With contributions from Cheryl Wischhover

THIS WEEK IN BEAUTY

How to reboot a faded beauty brand. Covergirl, Bliss, Perricone MD, H2O+ and Crabtree & Evelyn are among the decades-old brands that have executed a total makeover to in an effort to win back customers.

How beauty brands are using WeChat. A customisable Mini Programs tool has let brands from Benefit to Giorgio Armani Beauty enhance their experience on the Chinese messaging app.

Credo Beauty is cracking down on fragrance. The clean beauty retailer debuted a twofoldFragrance Transparency Policy that requires brands to disclose the source of the scent and asks for a full ingredients list.

Dover Street Market turns to beauty. The first Dover Street Parfums Market, which sells fragrance from Thom Browne and COMME des GARÇONS, bowed in Paris this week.
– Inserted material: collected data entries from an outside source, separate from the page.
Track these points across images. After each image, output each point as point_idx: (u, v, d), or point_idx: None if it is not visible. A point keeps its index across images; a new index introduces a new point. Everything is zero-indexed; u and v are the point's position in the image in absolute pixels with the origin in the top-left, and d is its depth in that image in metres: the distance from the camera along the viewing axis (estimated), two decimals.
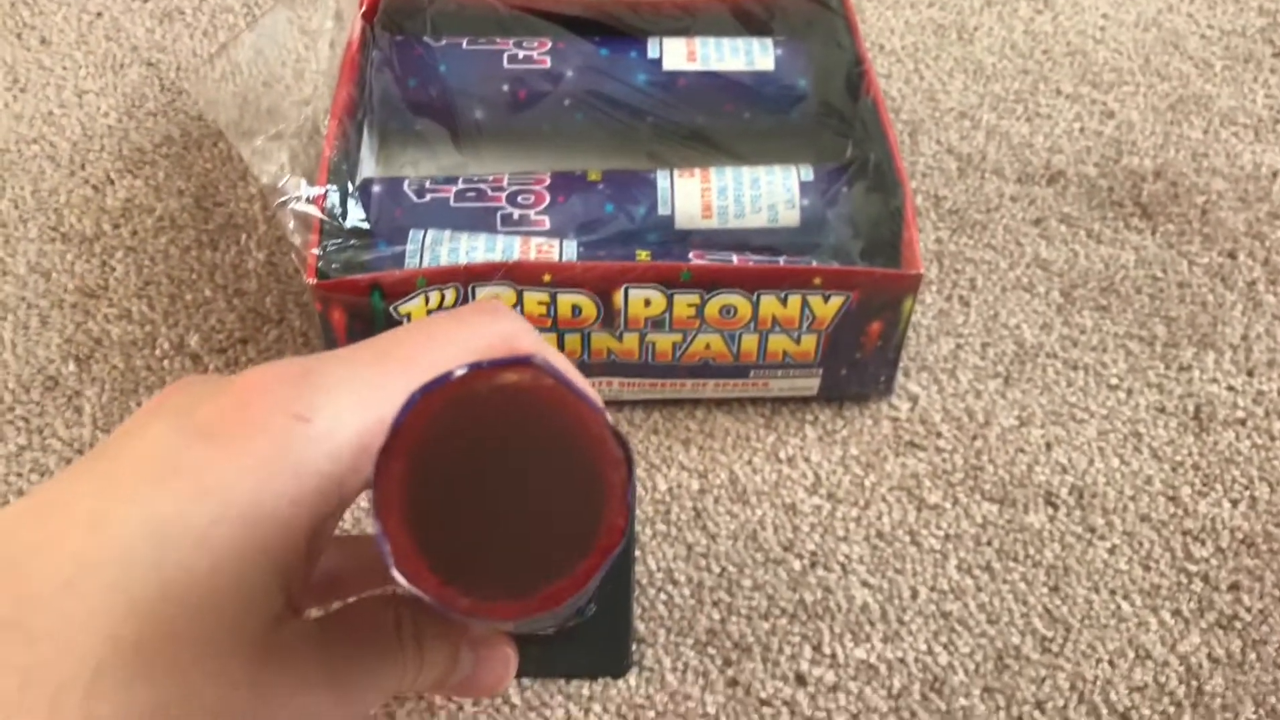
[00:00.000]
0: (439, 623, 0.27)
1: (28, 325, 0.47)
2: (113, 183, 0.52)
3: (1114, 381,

These were some beauty trends at Paris fashion week. Retro 70s hair, wet-looking hair and "bridge of the nose makeup" prevailed.

L'Oréal launches a dedicated e-commerce site for hair. The conglomerate this week introduced hair.com, a destination that sells its professional haircare brands from Redken, Kérastase and more.

Mama Cax talks about her disability and Savage x Fenty. The activist and amputee found out she was going to be part of the show four days before starring in it.